Information provided:

● ● ● ● ● ● ●

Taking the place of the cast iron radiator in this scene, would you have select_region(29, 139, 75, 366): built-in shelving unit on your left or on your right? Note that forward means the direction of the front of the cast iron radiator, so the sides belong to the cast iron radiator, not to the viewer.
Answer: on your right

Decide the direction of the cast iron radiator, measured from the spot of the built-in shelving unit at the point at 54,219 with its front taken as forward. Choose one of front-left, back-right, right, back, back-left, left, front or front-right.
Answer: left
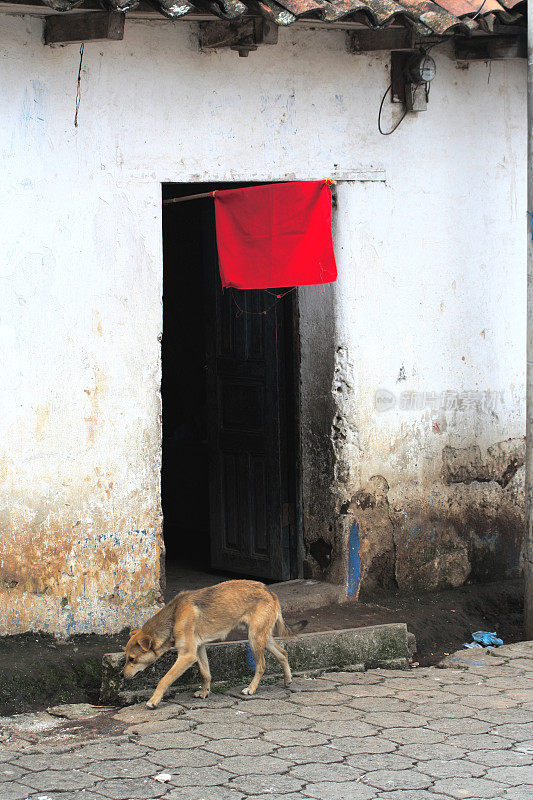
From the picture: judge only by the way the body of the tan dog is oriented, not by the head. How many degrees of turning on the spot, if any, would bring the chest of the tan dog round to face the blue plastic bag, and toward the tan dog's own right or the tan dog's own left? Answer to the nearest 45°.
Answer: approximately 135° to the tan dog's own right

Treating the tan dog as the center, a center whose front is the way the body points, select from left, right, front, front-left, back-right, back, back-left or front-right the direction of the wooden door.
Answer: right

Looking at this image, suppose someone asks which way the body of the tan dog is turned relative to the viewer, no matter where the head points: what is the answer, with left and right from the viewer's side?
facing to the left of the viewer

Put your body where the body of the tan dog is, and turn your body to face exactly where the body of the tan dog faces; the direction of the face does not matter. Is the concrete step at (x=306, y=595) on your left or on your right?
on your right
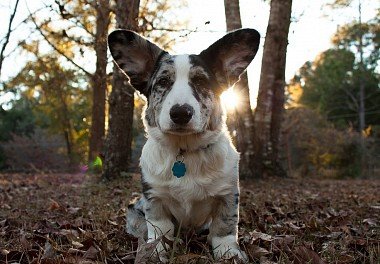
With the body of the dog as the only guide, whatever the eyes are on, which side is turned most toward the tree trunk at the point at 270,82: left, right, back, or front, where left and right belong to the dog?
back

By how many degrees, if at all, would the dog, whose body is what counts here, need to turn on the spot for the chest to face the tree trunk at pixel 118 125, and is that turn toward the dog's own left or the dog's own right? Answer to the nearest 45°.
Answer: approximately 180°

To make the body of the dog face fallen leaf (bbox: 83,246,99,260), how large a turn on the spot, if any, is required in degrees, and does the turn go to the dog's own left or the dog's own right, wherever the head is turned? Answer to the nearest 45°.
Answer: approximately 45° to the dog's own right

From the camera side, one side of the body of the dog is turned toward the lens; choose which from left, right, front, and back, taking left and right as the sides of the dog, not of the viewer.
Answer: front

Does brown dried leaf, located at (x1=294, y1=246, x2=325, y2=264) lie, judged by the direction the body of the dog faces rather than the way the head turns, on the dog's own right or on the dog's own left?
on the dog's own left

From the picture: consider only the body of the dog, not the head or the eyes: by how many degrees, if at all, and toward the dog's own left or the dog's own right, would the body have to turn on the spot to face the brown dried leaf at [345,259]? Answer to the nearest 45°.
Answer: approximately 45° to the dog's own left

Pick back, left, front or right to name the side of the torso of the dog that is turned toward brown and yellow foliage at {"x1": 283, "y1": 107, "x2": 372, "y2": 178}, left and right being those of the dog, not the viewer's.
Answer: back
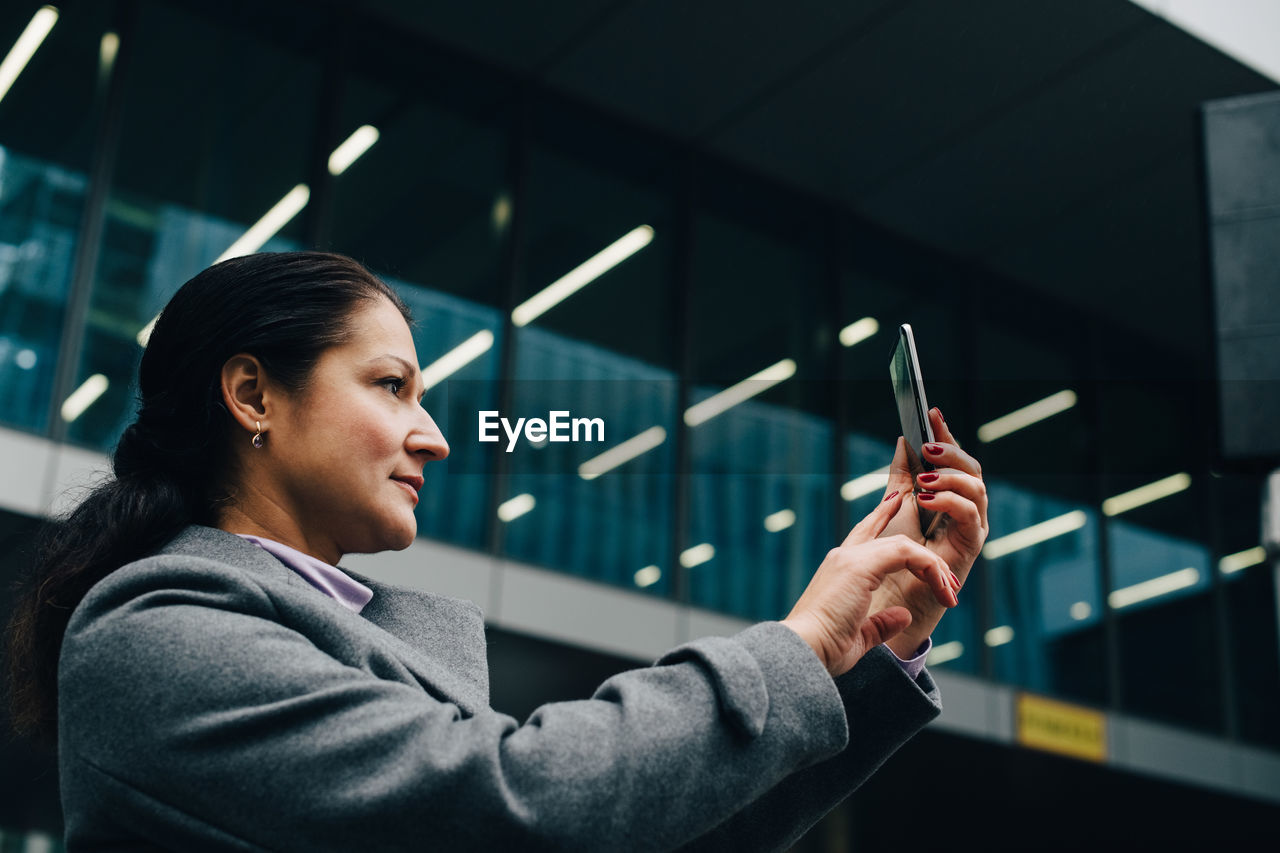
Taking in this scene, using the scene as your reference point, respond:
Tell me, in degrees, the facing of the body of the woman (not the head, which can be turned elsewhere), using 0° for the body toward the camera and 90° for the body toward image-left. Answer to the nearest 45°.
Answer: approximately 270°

● ● ● ● ● ● ●

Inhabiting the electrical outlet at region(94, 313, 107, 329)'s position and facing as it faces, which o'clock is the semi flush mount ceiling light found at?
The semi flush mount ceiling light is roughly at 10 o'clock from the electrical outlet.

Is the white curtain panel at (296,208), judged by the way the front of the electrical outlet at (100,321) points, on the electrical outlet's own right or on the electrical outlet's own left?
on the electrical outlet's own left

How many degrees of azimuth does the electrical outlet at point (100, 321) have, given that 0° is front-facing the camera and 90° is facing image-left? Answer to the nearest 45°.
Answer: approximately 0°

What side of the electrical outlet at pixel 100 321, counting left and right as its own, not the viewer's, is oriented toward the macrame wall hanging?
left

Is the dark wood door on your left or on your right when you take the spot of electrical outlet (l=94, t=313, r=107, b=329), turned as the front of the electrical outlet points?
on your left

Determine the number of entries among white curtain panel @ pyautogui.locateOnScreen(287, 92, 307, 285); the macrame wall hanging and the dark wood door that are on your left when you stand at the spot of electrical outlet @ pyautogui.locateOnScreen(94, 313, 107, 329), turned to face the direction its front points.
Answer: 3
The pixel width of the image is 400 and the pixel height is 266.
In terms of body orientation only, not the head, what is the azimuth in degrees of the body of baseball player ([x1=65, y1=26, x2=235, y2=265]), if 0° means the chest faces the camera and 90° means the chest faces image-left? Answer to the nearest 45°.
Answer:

● ● ● ● ● ● ●

What the task requires: Arrange the records from the line containing "Is the white" through the line containing "Answer: approximately 0°" into a JSON list of strings, one string per line, leaving out blank lines.

Expected answer:
[
  "Is the white curtain panel at (296,208), judged by the way the front of the electrical outlet at (100,321) points, on the electrical outlet's own right or on the electrical outlet's own left?",
  "on the electrical outlet's own left",
  "How many degrees of azimuth does the electrical outlet at point (100, 321) have, given that 0° is front-facing the camera and 90° is facing image-left? Answer to the nearest 45°.",
  "Answer: approximately 0°"
]